(Problem requirements): Tell how many lines in the data contain the string "segmented", using a single number as the whole reply.

(Excerpted data):
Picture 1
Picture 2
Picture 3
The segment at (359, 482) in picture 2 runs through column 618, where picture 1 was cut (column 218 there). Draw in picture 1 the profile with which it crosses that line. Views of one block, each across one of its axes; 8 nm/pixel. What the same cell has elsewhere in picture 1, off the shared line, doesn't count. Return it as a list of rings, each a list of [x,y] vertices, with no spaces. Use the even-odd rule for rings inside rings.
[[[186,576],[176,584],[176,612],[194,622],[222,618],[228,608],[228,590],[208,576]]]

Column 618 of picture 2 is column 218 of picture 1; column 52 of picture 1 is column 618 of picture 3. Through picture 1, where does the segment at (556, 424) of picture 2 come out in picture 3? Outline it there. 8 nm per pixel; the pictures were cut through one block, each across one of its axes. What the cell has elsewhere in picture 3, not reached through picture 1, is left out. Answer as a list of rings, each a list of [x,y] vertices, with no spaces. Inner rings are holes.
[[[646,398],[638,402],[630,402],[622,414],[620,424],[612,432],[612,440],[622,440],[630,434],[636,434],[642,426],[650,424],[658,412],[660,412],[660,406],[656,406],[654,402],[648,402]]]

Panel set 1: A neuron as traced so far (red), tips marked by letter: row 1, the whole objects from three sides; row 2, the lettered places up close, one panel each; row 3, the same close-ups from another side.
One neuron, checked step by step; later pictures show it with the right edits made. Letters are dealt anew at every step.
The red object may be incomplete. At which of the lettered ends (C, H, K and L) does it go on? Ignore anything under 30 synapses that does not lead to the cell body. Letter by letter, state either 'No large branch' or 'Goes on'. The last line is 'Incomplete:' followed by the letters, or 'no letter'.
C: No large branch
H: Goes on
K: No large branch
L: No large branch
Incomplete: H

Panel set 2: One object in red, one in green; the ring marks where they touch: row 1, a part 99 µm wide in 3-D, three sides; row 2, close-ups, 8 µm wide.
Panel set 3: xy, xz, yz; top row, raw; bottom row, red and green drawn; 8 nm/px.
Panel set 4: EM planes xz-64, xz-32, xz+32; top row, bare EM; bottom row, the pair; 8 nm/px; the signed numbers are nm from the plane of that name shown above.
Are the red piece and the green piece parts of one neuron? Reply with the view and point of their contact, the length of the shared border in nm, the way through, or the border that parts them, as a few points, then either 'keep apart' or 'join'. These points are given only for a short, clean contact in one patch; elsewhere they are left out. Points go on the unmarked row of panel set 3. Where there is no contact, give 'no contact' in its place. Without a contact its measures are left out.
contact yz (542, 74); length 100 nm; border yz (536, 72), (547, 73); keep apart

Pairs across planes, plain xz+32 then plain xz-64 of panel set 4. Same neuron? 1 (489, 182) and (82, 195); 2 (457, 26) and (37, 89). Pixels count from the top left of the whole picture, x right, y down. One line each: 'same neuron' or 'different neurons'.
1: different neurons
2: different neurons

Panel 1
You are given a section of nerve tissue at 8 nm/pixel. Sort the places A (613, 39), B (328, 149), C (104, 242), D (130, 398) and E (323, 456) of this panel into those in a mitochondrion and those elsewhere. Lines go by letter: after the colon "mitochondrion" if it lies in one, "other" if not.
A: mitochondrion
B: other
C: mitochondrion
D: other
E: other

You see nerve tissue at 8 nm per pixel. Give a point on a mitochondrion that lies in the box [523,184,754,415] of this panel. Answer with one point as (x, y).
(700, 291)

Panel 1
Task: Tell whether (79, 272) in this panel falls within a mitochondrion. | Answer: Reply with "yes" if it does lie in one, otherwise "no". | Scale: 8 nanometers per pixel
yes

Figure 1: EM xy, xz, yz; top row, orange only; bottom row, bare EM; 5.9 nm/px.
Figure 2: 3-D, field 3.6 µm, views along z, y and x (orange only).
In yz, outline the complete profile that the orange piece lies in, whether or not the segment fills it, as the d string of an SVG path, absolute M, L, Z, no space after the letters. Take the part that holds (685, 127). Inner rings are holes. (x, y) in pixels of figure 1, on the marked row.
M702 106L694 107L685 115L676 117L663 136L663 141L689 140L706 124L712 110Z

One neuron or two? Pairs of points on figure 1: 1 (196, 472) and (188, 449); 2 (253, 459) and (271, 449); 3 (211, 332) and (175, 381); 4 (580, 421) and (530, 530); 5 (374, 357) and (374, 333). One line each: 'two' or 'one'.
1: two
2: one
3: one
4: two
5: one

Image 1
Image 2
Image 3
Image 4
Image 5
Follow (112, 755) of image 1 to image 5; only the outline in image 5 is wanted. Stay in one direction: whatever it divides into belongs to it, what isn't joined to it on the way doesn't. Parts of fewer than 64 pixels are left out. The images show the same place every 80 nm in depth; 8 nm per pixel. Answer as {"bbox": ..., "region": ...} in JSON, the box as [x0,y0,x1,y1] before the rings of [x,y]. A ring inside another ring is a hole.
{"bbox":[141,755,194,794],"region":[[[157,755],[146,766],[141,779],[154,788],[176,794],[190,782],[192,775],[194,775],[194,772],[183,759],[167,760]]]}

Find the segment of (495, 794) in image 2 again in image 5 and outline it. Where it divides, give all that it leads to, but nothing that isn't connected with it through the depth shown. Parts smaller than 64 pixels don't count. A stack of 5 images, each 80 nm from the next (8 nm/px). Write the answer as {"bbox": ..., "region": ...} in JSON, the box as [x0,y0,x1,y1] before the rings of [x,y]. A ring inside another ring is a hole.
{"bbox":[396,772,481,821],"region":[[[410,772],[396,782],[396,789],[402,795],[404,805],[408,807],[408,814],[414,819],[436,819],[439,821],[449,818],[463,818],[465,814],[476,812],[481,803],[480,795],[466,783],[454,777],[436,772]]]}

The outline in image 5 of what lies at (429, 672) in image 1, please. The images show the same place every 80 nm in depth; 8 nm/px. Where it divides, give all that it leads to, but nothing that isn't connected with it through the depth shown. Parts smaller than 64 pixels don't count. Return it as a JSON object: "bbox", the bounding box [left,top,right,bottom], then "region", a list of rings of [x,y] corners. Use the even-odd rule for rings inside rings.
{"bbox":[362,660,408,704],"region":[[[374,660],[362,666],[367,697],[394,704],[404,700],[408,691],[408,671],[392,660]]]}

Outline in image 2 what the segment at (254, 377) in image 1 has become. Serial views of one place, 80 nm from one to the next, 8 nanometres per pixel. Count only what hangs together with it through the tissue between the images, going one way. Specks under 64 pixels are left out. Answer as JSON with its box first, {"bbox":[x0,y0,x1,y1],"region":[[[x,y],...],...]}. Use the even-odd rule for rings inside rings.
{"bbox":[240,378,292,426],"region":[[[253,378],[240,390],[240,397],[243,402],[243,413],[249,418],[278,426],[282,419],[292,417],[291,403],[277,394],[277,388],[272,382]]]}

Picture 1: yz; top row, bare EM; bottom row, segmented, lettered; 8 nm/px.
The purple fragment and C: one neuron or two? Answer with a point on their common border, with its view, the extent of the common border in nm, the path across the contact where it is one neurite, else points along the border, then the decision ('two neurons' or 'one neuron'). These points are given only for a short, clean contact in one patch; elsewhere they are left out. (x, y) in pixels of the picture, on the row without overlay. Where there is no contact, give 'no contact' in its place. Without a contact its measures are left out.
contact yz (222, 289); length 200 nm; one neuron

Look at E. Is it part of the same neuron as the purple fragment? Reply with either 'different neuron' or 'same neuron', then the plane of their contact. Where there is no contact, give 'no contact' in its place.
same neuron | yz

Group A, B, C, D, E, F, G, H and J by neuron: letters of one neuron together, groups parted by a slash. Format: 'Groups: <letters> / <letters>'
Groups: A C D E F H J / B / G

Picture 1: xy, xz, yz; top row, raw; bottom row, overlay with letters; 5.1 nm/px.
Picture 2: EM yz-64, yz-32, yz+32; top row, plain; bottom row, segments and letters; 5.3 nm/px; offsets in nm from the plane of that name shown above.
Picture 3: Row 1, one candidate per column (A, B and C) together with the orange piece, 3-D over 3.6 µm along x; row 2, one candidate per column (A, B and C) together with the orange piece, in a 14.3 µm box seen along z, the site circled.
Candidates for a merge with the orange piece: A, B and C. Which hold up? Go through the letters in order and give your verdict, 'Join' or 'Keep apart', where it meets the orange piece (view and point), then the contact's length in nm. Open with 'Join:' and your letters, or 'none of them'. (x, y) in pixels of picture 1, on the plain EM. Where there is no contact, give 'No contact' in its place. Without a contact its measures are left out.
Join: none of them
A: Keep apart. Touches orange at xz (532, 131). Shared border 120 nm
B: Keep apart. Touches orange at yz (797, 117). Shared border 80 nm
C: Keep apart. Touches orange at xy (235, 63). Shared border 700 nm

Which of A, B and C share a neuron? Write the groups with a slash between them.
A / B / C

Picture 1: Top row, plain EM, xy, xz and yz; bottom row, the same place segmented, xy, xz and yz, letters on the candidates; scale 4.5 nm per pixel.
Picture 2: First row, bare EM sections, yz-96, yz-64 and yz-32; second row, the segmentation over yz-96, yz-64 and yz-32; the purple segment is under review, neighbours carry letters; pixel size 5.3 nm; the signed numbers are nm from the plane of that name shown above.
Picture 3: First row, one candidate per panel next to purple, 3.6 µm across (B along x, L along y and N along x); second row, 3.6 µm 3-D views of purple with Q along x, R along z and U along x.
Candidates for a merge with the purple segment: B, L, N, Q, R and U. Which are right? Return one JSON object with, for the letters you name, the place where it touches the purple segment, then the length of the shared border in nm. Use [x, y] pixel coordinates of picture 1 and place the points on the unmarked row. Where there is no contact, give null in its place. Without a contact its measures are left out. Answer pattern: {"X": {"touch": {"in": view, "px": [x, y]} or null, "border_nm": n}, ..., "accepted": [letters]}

(Result of this exercise): 2